Taylor’s study shows how Randolph always carried with him the African Methodism of his youth. His father was both a minister and a tailor. Randolph imbibed the notion that God was on the side of African Americans and the working class. He took these lessons with him to New York in the early twentieth century as part of the “Great Migration.” In Harlem, Randolph co-edited The Messenger, one of the many new African Americans magazines and newspapers of the era. Within The Messenger, writers chastised ministers who failed to support organized labor; they applauded the clerics who did; and they attacked fundamentalism as backward, unscientific, and close minded. These were progressive black Christians, interested more in heaven on earth than heaven in heaven.
In 1925, Randolph transformed The Messenger into the organ for the Brotherhood of Sleeping Car Porters. He conceived of the trade union as a spiritual community, one which God would bless and use to transform American politics. Then in the early 1940s, Randolph led the charge for a March on Washington. Interestingly, one could compare the language of the “march” on Washington with the language of campus “crusade” for Christ, but I’ll leave that to another, more able interpreter. In preparation for the March, Randolph coordinated a series of prayer protests that prefigured the civil disobedience of the Civil Rights movement of the 1950s and 1960s. Finally, Taylor ends her study with Randolph’s embrace of King’s leadership and his return to the AME church.

● **PROBLEMS TO SOLVE**
- 1) In the passage on Randolph, what two occupations did his father hold?
- 2) List every stance that writers in The Messenger took toward clergy and religion, according to the passage on Randolph.
- 3) Continue the passage on Randolph, picking up after its final sentence.

● **PROVIDED INFORMATION**
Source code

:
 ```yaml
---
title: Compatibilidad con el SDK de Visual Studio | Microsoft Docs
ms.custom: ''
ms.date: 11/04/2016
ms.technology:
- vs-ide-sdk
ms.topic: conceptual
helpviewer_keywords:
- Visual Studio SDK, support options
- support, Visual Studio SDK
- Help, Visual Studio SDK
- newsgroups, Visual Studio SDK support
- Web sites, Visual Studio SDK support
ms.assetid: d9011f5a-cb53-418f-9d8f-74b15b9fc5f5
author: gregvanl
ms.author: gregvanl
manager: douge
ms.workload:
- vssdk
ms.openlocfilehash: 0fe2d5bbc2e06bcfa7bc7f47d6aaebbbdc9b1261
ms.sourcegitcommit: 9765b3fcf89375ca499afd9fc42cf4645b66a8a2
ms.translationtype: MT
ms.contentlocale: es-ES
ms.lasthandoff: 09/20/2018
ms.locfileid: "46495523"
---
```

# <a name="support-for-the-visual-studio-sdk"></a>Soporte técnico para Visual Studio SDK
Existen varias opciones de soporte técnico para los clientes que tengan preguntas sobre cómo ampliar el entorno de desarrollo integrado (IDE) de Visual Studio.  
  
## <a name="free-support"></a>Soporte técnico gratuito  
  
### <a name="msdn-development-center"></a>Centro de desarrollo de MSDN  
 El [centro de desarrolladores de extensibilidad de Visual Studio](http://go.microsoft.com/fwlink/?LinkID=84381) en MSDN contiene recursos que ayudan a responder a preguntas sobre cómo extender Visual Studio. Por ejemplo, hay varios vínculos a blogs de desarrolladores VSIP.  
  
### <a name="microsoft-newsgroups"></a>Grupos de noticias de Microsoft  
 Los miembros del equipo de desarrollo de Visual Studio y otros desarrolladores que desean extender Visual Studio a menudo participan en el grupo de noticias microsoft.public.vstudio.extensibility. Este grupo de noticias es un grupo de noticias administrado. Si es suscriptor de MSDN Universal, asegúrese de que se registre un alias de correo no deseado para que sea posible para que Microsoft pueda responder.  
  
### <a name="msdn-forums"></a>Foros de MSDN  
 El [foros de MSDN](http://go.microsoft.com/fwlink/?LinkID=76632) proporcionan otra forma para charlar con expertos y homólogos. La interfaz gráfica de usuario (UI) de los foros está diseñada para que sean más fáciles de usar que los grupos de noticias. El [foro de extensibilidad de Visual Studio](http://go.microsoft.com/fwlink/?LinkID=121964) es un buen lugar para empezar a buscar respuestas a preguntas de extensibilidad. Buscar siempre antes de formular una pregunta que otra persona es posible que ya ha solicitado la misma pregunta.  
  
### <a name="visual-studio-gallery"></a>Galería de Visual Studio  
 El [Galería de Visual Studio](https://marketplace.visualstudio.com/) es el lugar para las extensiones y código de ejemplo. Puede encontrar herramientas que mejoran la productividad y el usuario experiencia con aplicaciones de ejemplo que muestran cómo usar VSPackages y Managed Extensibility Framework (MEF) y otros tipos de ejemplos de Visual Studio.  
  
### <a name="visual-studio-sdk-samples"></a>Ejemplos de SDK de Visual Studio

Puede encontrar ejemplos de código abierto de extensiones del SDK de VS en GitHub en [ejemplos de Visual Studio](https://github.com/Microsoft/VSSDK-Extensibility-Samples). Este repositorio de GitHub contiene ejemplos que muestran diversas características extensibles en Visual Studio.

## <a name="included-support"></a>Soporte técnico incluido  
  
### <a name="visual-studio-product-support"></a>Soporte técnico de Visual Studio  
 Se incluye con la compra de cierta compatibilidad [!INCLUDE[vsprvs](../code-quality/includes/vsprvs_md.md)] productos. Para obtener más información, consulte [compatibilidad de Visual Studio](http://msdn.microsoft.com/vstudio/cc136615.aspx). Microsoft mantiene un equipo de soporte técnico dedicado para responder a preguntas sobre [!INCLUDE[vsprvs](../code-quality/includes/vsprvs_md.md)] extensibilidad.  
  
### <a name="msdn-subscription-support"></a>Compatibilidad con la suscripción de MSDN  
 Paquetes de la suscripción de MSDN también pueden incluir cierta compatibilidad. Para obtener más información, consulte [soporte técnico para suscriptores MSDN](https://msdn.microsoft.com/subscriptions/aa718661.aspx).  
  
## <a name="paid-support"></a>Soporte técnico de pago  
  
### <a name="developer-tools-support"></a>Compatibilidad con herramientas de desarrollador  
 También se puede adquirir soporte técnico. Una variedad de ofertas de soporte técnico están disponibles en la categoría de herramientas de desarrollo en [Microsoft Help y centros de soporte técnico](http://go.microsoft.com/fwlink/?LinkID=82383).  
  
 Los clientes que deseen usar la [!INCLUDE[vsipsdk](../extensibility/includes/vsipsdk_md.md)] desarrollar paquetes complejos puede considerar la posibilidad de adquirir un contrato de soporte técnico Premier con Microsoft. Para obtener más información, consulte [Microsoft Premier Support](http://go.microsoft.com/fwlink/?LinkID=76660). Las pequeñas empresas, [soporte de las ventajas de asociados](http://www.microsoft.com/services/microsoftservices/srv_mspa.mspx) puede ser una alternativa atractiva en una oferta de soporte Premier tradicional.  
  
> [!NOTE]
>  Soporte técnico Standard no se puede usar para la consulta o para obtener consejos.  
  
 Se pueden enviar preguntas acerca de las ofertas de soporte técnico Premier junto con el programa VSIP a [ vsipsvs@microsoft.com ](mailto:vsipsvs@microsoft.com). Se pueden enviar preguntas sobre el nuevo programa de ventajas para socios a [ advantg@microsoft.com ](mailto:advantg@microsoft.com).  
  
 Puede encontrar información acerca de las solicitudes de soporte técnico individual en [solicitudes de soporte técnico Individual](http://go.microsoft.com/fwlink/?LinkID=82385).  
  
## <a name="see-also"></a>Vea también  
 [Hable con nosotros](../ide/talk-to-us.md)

● **RESPONSES TO THE EXERCISE**
- 1) His father was a minister and a tailor.

- 2)
- They chastised ministers who failed to support organized labor.
- They applauded the clerics who did support organized labor.
- They attacked fundamentalism as backward, unscientific, and close minded.

- 3)
It should be impossible to describe Randolph as merely an agnostic and then disregard his religious insights after Taylor’s book. It will happen; there will be studies that mention Randolph as an agnostic or discuss the irreligiosity of American labor movement (and cite Randolph as an example), but that will be because of a failure to read Taylor’s fine work.
I wish that Randolph had met Bright and that Bright would have heard what Randolph had to say. I wish that Billy Graham would have spent even more time with Martin Luther King, Jr., because maybe, just maybe, Graham and Bright would have realized that they could have learned much from these men and their insights. Thank goodness that we, as readers today, can not only imagine what they might have learned, but hear the lessons ourselves.